- **Instructions to follow**: Every line containing the word "Major" must be pulled from the records.

[Data entries]
- - - -

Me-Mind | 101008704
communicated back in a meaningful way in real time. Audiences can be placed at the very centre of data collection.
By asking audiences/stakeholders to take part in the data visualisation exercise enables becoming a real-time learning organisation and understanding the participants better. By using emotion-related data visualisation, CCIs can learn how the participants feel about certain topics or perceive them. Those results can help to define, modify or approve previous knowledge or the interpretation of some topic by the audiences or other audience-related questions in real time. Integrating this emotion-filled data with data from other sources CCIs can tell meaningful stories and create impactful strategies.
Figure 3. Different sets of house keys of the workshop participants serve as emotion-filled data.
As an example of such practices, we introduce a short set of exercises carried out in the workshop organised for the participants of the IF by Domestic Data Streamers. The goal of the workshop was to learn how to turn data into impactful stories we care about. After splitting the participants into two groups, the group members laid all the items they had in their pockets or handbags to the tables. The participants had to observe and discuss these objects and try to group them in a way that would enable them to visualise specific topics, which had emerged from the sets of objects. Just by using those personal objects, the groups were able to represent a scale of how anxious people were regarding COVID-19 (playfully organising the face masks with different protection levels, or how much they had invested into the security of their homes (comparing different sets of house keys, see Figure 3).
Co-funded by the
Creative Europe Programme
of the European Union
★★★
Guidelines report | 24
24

- - - -

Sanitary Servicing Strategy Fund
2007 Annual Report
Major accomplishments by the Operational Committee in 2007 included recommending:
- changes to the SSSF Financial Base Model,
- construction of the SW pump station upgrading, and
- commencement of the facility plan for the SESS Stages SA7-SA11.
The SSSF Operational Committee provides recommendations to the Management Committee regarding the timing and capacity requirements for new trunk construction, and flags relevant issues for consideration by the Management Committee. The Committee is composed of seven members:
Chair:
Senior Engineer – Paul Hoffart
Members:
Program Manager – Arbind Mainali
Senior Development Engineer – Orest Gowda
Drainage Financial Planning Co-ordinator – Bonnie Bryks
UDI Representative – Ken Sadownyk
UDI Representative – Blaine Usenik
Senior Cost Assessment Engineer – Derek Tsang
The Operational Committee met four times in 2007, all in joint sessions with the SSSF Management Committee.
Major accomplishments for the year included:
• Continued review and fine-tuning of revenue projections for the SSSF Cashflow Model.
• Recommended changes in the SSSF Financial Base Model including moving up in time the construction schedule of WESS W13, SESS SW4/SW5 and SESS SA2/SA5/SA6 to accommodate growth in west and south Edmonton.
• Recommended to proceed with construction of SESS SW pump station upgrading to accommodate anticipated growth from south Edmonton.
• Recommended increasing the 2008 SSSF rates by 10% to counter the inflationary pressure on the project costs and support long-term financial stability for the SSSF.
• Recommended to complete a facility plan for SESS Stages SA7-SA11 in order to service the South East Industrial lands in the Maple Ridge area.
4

- - - -

- **Result below**:
Major accomplishments by the Operational Committee in 2007 included recommending:
Major accomplishments for the year included:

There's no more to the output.